(Stored records)
######

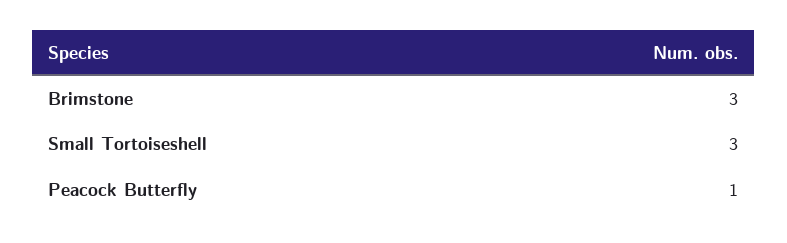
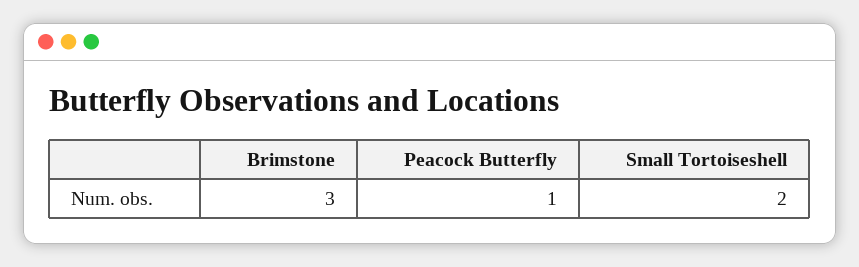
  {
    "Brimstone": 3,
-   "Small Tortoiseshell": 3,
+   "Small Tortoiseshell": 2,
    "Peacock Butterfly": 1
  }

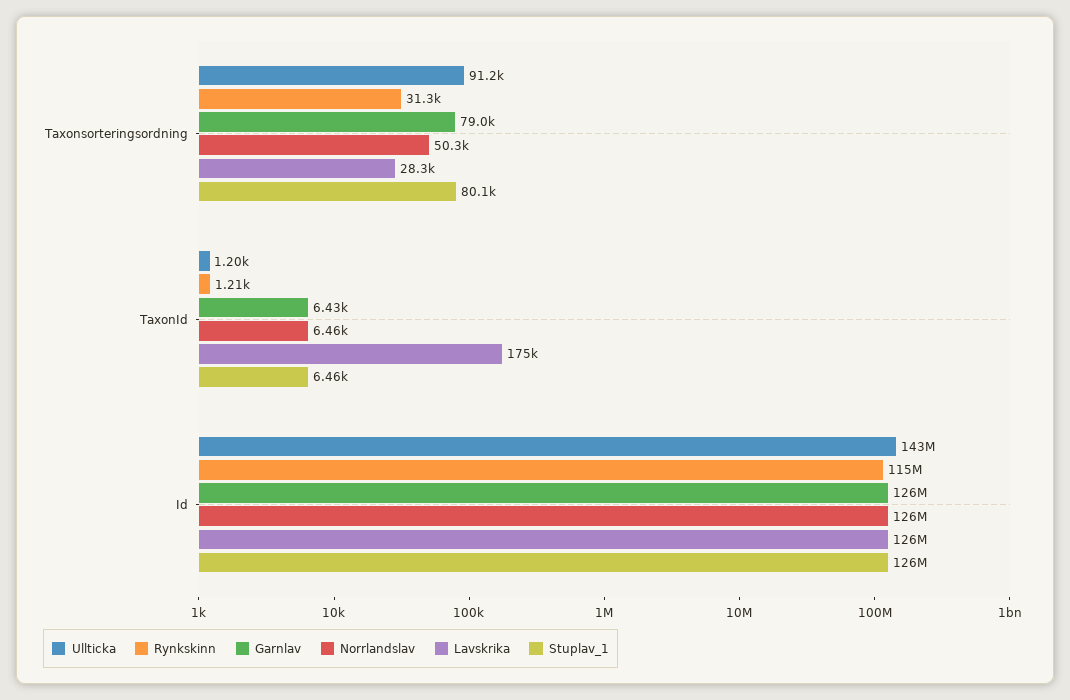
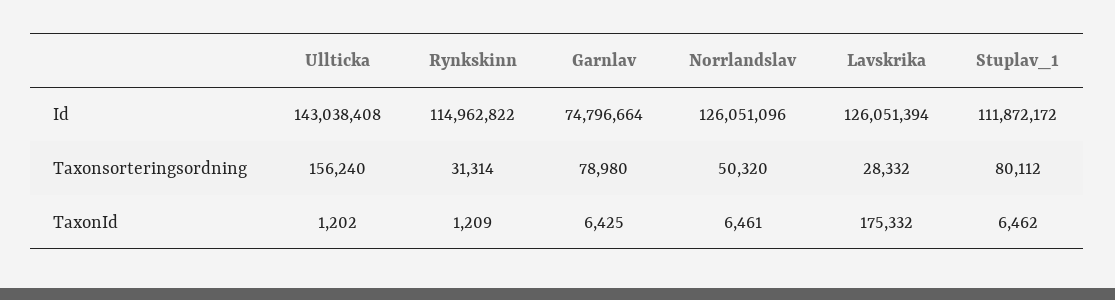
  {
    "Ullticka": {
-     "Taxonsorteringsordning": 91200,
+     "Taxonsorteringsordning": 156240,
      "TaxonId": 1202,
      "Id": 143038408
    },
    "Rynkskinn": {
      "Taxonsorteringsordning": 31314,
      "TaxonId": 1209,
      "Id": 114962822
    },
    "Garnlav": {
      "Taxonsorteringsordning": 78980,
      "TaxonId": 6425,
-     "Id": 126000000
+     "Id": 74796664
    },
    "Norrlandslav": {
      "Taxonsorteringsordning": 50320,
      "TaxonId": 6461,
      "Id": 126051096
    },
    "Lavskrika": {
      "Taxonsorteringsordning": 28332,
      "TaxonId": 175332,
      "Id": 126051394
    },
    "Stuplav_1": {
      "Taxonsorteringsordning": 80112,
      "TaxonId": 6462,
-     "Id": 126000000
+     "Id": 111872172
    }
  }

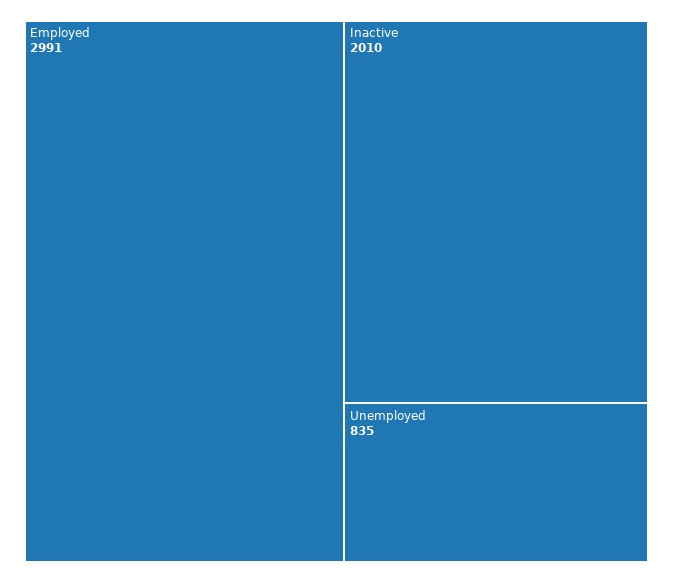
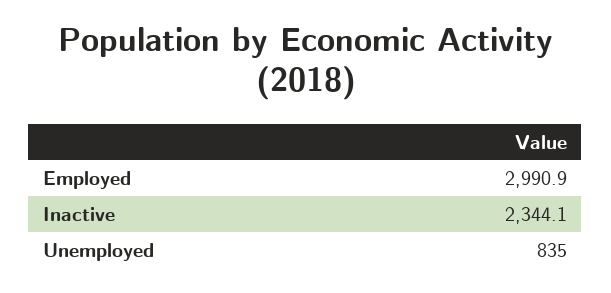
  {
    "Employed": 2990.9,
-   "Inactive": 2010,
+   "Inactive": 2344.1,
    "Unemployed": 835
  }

######

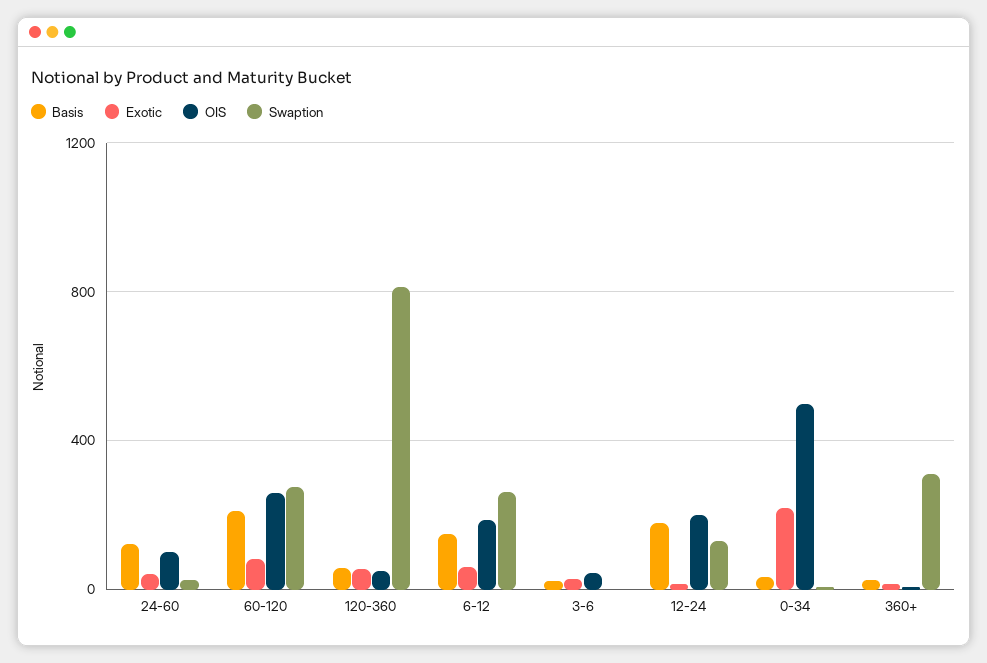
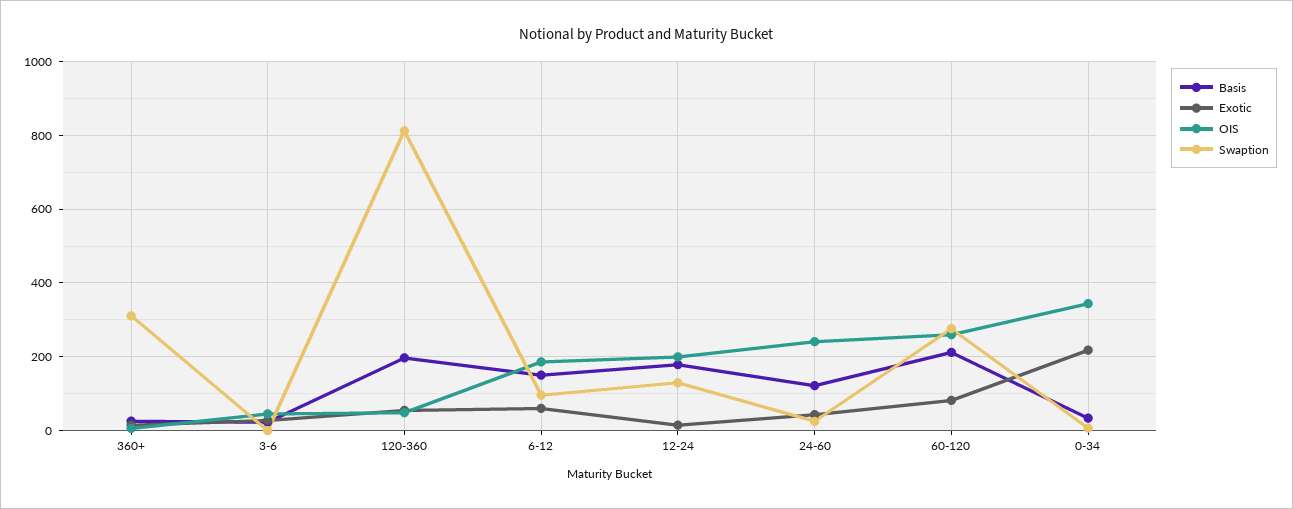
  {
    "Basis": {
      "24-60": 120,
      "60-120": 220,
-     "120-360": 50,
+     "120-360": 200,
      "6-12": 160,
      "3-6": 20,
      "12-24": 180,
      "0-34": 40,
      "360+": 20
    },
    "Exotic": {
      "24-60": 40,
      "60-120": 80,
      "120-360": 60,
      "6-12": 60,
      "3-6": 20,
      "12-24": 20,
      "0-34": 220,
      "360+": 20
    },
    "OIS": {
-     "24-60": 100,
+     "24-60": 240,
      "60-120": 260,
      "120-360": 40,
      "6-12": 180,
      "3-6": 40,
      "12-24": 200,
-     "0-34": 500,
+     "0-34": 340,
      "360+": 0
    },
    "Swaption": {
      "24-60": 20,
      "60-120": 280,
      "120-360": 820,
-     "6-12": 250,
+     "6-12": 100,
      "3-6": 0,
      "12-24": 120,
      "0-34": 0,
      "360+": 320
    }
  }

######

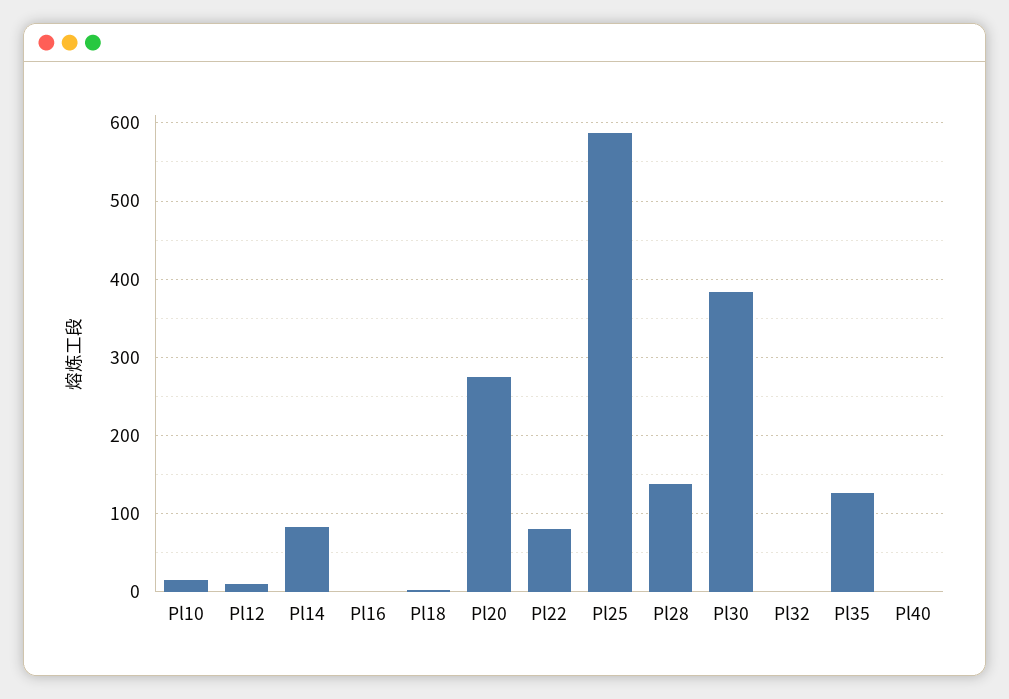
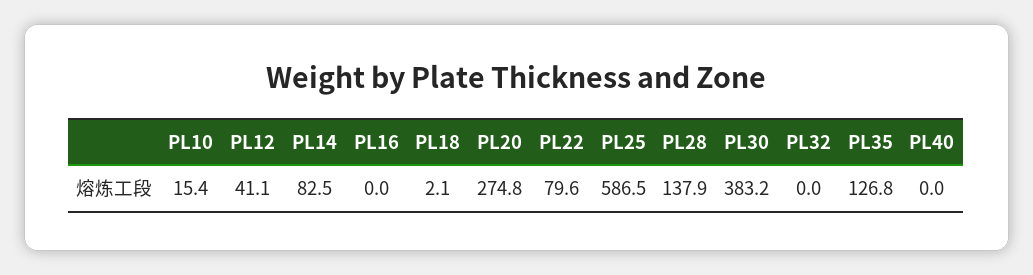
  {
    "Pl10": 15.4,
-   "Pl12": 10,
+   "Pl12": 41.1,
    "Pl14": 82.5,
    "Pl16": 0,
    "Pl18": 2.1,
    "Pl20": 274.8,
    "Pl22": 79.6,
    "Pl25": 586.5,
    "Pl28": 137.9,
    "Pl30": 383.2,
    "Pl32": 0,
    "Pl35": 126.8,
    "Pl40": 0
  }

######

The lines above that hold the string "TaxonId" are to be located and copied.

      "TaxonId": 1202,
      "TaxonId": 1209,
      "TaxonId": 6425,
      "TaxonId": 6461,
      "TaxonId": 175332,
      "TaxonId": 6462,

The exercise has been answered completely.